Work instruction A :: From the coffee machine thread, extract the passage that begins at the words "## Auscoffee (Jul" and stops after "Encoder reset...???".
Work instruction B :: Which usernames head the posts in the coffee machine thread?

Ahhh...reminds me of this. If the thread can be revived...well so can the parrot and perhaps the machine.


----------



## Achrys (Jun 17, 2019)

That wasn't a fun machine to dismantle. Lost count of the parts I had to remove to extract a solenoid to strip and clean. 
Glad I got rid of it before something else went. ?


----------



## travellingkiwi (Apr 7, 2017)

And... I'm back..

4 years later and my board blows again. This time it looks like a driver transistor (Maybe?) that got too warm and let smoke out after descaling... Sigh. So the pump didn't run any more.

1 new pump (It had corroded terminals so I figured I'd replace it) and a new board and I got a cup of coffee... Exactly 1, before the machine told me to 'Insert Infuser Assembly'. Since it's already inserted, I lubed it up with some food grease. The infuser now moves the piston a lot easier, but still isn't seen. The strange thing is that when it's powered off and the infuser is supposedly parked ready for removal (Or as the machine would claim, insertion) the arms are in the wrong place.

I'll dismantle again. Maybe the microswitches are disconnected somehow...


----------



## Auscoffee (Jul 22, 2020)

travellingkiwi said:


> Since it's already inserted, I lubed it up with some food grease. The infuser now moves the piston a lot easier, but still isn't seen. The strange thing is that when it's powered off and the infuser is supposedly parked ready for removal (Or as the machine would claim, insertion) the arms are in the wrong place.


 Encoder reset...???


----------



## dejan1981 (Oct 16, 2021)

Hello,

Did someone have problem with eroor: press esc+ok, and when I press nothing happend.

Help if someone knows what happens.


----------



## Propresso (Dec 13, 2021)

Hello.

That might be the case

https://outwestcoffee.com.au/index.php/2021/07/07/insert-infuser-assembly-delonghi-dinamica-ecam-350-55-s/


----------

Record extracts ::
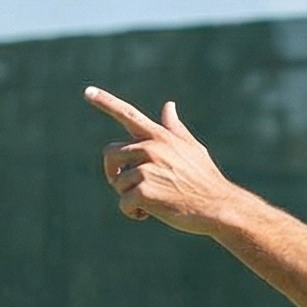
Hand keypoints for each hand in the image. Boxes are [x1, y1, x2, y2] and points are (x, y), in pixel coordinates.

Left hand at [86, 87, 249, 236]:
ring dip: (129, 197)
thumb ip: (174, 128)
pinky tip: (149, 214)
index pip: (128, 113)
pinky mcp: (145, 191)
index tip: (88, 91)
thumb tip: (169, 105)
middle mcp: (151, 148)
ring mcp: (147, 169)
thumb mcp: (192, 148)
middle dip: (114, 172)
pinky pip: (124, 203)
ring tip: (151, 203)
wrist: (218, 206)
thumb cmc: (205, 179)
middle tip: (126, 186)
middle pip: (111, 153)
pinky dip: (132, 213)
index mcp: (159, 136)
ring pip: (118, 183)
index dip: (106, 102)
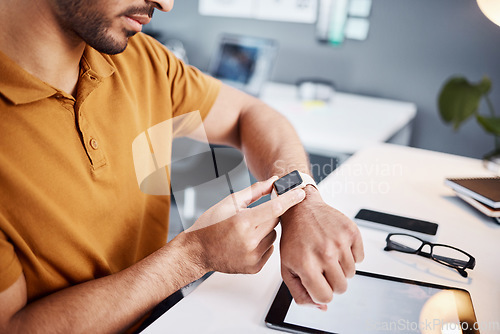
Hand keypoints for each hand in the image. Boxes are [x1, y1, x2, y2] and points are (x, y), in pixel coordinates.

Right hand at [182, 176, 305, 274]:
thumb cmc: (210, 226)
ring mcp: (253, 256)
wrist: (197, 251)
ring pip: (273, 235)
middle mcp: (249, 241)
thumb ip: (255, 191)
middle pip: (275, 221)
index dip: (290, 199)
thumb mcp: (229, 202)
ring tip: (247, 230)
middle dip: (270, 214)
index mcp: (243, 222)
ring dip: (266, 230)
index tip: (300, 193)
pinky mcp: (255, 267)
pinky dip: (262, 244)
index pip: (275, 208)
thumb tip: (273, 181)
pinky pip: (269, 250)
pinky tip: (247, 243)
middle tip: (255, 214)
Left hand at [279, 185, 363, 308]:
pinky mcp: (351, 231)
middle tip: (322, 267)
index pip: (325, 297)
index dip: (322, 293)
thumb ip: (300, 293)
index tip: (317, 283)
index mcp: (306, 264)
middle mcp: (324, 253)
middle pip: (341, 288)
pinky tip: (336, 244)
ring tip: (327, 253)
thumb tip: (322, 307)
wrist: (300, 209)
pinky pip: (360, 258)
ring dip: (340, 268)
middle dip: (332, 282)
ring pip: (351, 273)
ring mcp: (339, 241)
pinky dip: (350, 255)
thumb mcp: (287, 268)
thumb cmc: (293, 239)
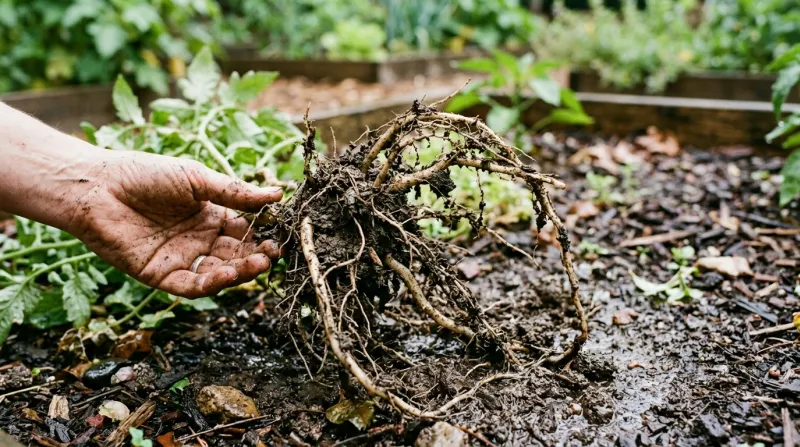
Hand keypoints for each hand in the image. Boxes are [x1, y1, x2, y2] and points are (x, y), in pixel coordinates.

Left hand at [66, 151, 282, 297]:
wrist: (97, 187)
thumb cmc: (144, 174)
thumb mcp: (197, 179)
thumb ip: (236, 192)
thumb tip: (278, 193)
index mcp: (210, 216)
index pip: (245, 230)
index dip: (264, 232)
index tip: (282, 232)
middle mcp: (199, 240)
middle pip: (237, 254)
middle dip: (258, 255)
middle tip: (275, 253)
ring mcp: (181, 259)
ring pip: (219, 272)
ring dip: (241, 271)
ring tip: (259, 263)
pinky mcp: (160, 276)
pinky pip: (192, 285)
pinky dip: (212, 282)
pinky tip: (229, 273)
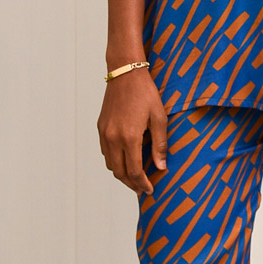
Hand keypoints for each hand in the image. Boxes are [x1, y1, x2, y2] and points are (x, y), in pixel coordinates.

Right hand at [98, 70, 167, 196]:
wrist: (125, 73)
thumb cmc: (145, 93)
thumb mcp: (159, 117)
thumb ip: (160, 144)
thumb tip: (161, 167)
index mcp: (129, 137)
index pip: (134, 171)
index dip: (142, 184)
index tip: (150, 190)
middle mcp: (113, 138)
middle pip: (119, 172)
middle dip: (131, 184)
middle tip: (142, 190)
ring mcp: (104, 133)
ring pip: (110, 164)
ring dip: (121, 174)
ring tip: (134, 178)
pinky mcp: (101, 127)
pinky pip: (105, 152)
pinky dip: (114, 161)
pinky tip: (125, 161)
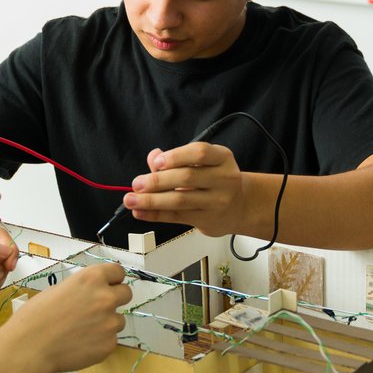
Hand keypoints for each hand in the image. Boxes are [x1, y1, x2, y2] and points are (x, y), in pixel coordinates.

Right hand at [4, 263, 130, 372]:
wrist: (29, 348)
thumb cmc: (35, 317)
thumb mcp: (58, 290)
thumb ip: (81, 290)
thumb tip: (90, 294)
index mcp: (91, 279)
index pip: (118, 272)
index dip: (113, 279)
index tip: (110, 285)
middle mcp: (105, 298)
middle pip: (127, 294)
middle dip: (115, 299)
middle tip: (99, 308)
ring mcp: (110, 322)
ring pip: (118, 320)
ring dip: (106, 323)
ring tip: (82, 331)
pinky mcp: (109, 344)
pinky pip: (110, 340)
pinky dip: (99, 342)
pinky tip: (80, 344)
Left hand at [122, 142, 245, 235]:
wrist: (241, 206)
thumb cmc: (217, 180)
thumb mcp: (203, 163)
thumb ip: (177, 158)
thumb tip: (153, 156)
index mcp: (222, 158)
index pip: (200, 153)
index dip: (176, 156)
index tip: (156, 162)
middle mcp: (224, 179)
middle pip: (187, 178)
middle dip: (157, 181)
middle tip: (137, 183)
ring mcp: (217, 201)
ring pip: (180, 200)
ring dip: (151, 200)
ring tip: (131, 200)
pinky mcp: (208, 219)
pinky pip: (177, 217)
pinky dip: (156, 214)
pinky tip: (141, 212)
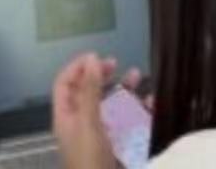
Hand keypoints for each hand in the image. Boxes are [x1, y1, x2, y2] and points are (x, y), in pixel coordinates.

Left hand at [48, 54, 141, 168]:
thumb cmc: (89, 159)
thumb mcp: (89, 122)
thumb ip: (90, 92)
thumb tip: (91, 60)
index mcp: (66, 116)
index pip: (64, 84)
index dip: (77, 68)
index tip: (96, 56)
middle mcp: (82, 124)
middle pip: (89, 93)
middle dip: (102, 77)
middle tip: (117, 64)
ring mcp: (102, 135)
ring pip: (112, 106)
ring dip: (124, 91)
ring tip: (139, 77)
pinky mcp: (120, 145)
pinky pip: (130, 124)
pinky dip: (140, 112)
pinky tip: (151, 103)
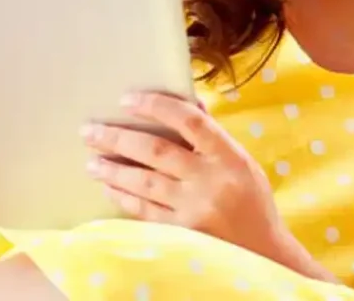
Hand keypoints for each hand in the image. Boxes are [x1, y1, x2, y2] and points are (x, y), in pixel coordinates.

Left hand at [83, 92, 284, 257]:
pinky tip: (108, 187)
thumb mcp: (240, 160)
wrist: (264, 254)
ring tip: (91, 161)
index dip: (156, 105)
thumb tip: (187, 99)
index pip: (189, 120)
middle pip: (156, 150)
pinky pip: (145, 211)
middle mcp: (209, 180)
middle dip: (117, 138)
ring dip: (113, 170)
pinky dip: (124, 197)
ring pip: (144, 182)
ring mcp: (194, 209)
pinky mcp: (183, 235)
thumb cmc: (250, 200)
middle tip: (89, 131)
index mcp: (227, 155)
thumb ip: (212, 133)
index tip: (126, 99)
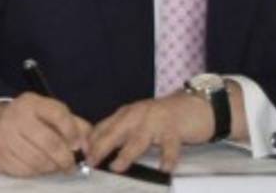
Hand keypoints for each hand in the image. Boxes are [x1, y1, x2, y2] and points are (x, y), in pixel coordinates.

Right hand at [0, 92, 90, 176]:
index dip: (72, 132)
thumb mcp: (50, 114)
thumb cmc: (31, 121)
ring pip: (39, 160)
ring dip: (52, 167)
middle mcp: (16, 116)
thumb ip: (75, 125)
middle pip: (50, 143)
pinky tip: (39, 167)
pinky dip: (36, 172)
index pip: (58, 114)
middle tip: (71, 166)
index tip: (78, 146)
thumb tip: (89, 147)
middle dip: (66, 158)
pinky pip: (25, 170)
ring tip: (55, 166)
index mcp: (32, 102)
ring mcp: (4, 136)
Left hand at [87, 92, 212, 172]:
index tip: (80, 154)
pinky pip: (170, 145)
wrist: (195, 105)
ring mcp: (156, 121)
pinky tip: (164, 169)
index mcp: (126, 113)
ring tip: (117, 167)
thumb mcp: (138, 121)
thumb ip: (121, 132)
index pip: (103, 127)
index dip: (91, 141)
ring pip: (138, 139)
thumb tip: (97, 149)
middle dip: (101, 147)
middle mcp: (138, 115)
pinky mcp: (175, 128)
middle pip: (116, 132)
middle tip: (91, 162)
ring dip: (126, 153)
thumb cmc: (163, 118)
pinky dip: (167, 157)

Task solution A ::
## Auscoffee (Jul 22, 2020)

travellingkiwi said:


> Since it's already inserted, I lubed it up with some food grease. The infuser now moves the piston a lot easier, but still isn't seen. The strange thing is that when it's powered off and the infuser is supposedly parked ready for removal (Or as the machine would claim, insertion) the arms are in the wrong place.


 Encoder reset...???

Task solution B ::
Achrys
travellingkiwi
Auscoffee
dejan1981
Propresso